# DIRECTIONS
- 1) Write out the passage of the drought column that opens with the words containing "It’s mid-morning and" and closes with "of three zeros.".
- 2) Extend the drought column beyond its final sentence.

# TEXT SHOWN
════════════════

Serving Clovis, Portales and the Surrounding Communities
A glance through the window on the other side of the room tells me that we’re “in for it” again.
It’s mid-morning and the trees are already waving their branches maniacally, flailing arms raised in surrender, as the wind lashes them unmercifully. They seem to know that they are facing another withering day of wind-scourging, aided and abetted by blistering, unrelenting, sap-boiling, life-sapping heat.
The calendar says that it’s not officially summer yet. But the window and the trees are issuing a bleak and soon-to-be scorching sort of warning. Like the trees, I feel ready to surrender.
I’m weak. If you want to see strength in the face of a drought’s merciless onslaught, look into the face of a farmer.
If you’re not a farmer and you glanced into his barn at a pallet loaded with bags of seed, and if your life depended on correctly guessing the cost of the seed in those bags, I’m guessing you’d miss it by a factor of three zeros.
Rich life is in that seed, dormant but real. The life is the miracle and our Creator freely gives the life. He also has given us men and women who have gained the knowledge and ability to be able to enhance that seed and multiply its blessing for a world much in need of it. That part does not come cheap, but when that seed grows, it’s green and rich and beautiful, full of potential and blessing.

════════════════

# SUPPLIED MATERIAL
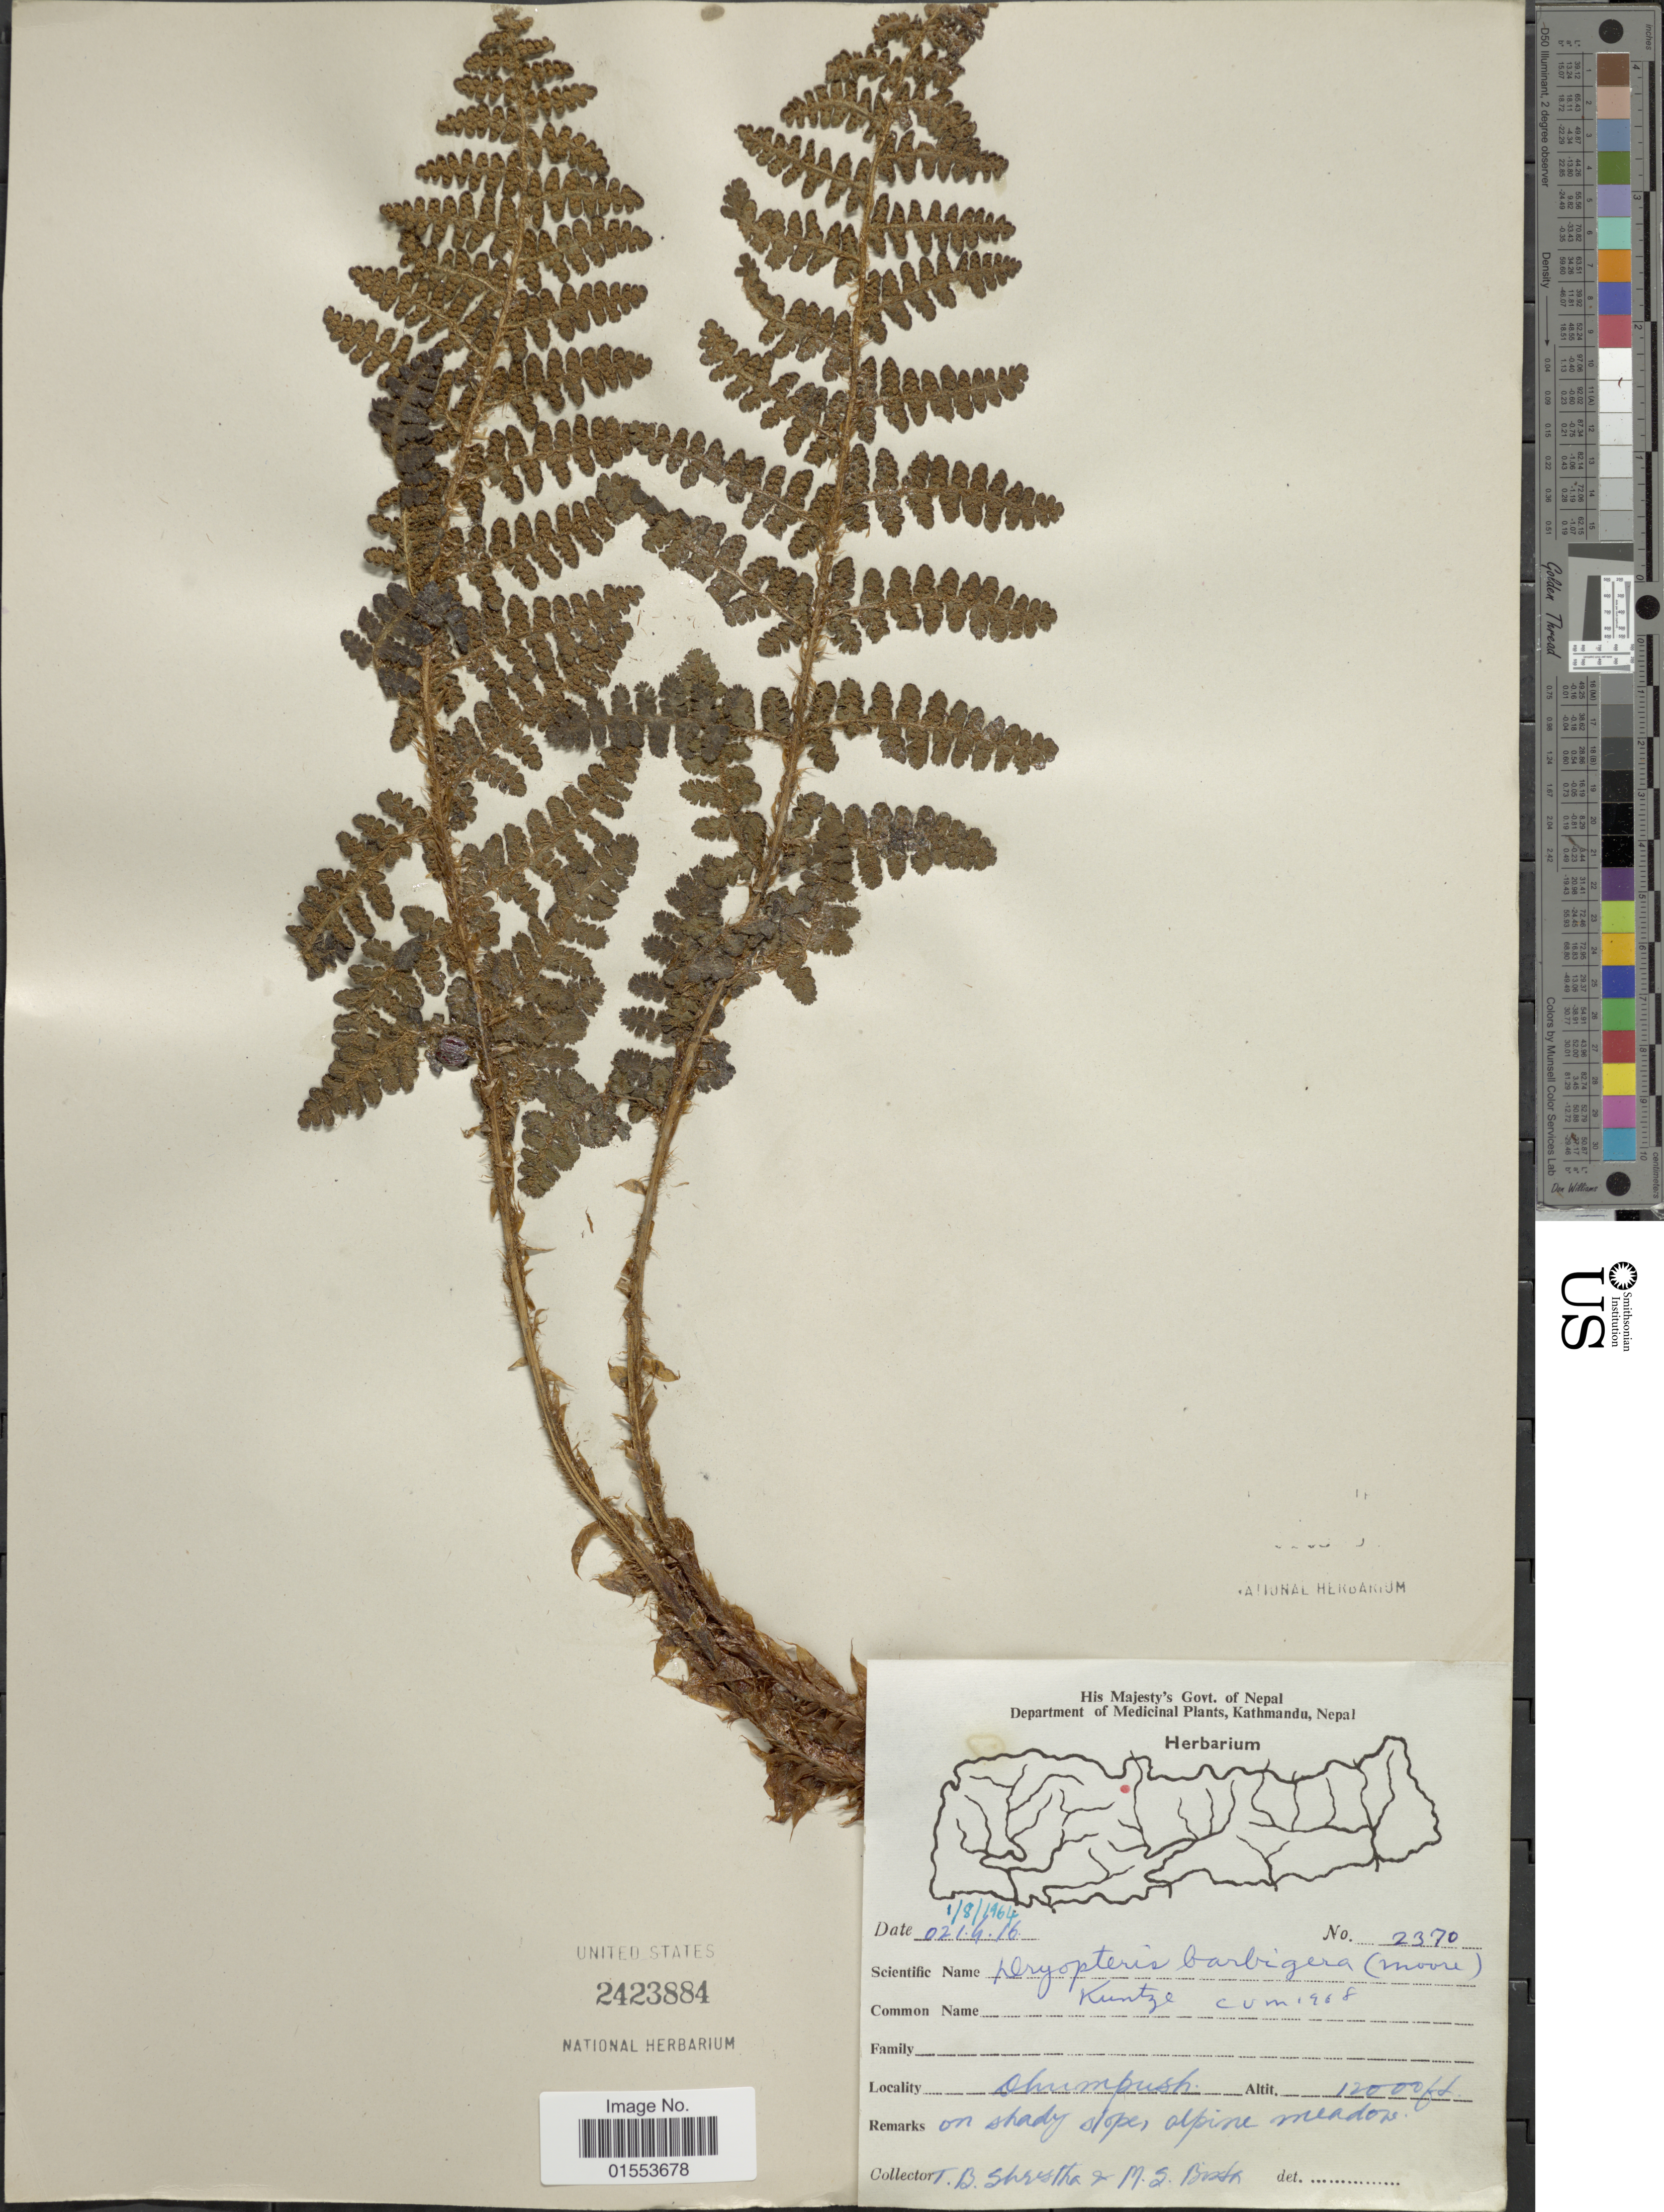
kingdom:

════════════════

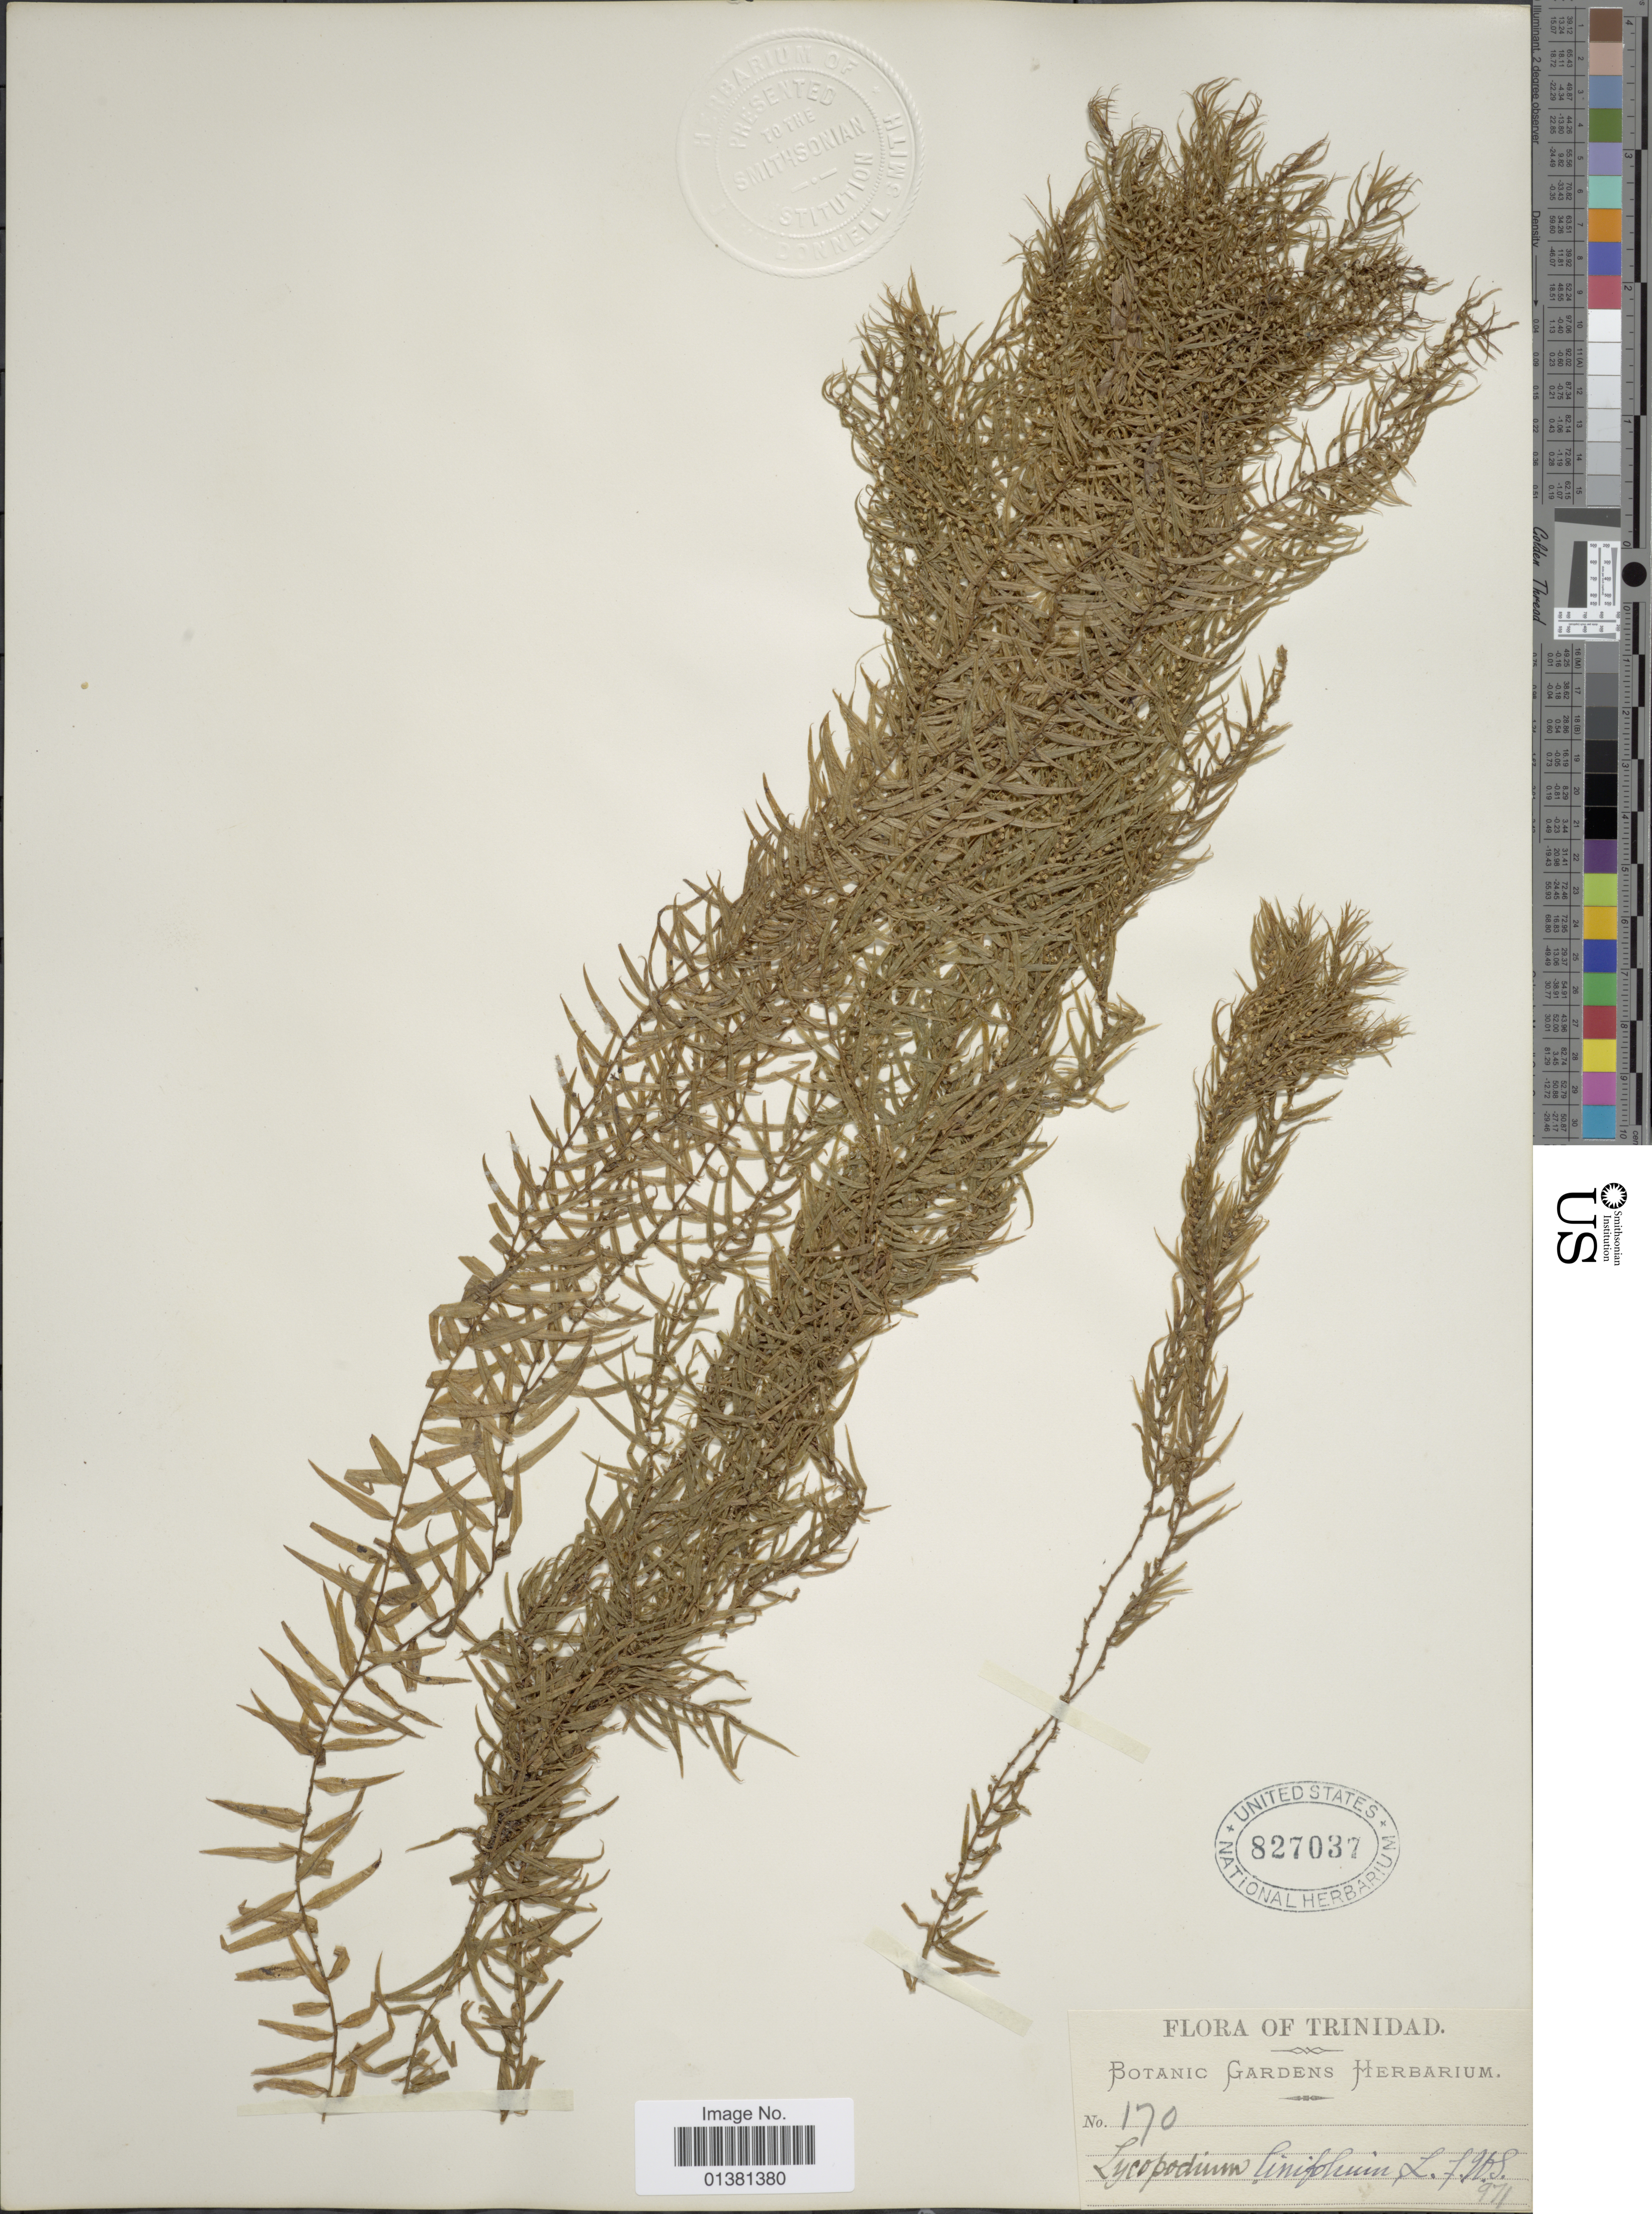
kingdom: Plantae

════════════════

# RESULTS OF THE EXERCISE
- 1)
It’s mid-morning and the trees are already waving their branches maniacally, flailing arms raised in surrender, as the wind lashes them unmercifully. They seem to know that they are facing another withering day of wind-scourging, aided and abetted by blistering, unrelenting, sap-boiling, life-sapping heat.
The calendar says that it’s not officially summer yet. But the window and the trees are issuing a bleak and soon-to-be scorching sort of warning. Like the trees, I feel ready to surrender.
I’m weak. If you want to see strength in the face of a drought’s merciless onslaught, look into the face of a farmer.
If you’re not a farmer and you glanced into his barn at a pallet loaded with bags of seed, and if your life depended on correctly guessing the cost of the seed in those bags, I’m guessing you’d miss it by a factor of three zeros.

- 2)
But I look through the window again. I’m not standing out in the midst of the wind’s assault, waiting for the blast furnace to fire up again, knowing that we’re heading into another day, another week, with no rain. I’m not loading heavy bags — they might as well be filled with silver dollars — into planters, knowing that, barring some meteorological miracle, each seed is being plunged toward death by asphyxiation in dry dust.
No, I’m not a farmer, and though I respect and appreciate and love a bunch of farmers and farm families, just looking through the window today reminds me of how little I really understand about the way of life that makes it possible for me to live.
Even to me, planting in a drought seems pointless. But that’s what the insurance rules require, and to have any chance at all to live long as a farmer, you must not only know how to grow things, you must understand, though it breaks your heart and goes against every fiber of your being, why for far too many years, seed has to be planted just to die.
Jesus once told a parable about seed; it was really a parable about souls (Matthew 13). But telling it showed that our Lord completely understands both.
He understands seed. He understands souls. And he understands a farmer’s soul. He keeps planting seed, and he keeps planting in hope. He knows that at the end of the day he’s one day closer to the time when he’ll tuck that seed into the ground, the rain will fall, life will conquer death, and what grows will be beautiful.
Yes, in farming and in all of life, in times of difficulty and drought, we’re still one day closer ...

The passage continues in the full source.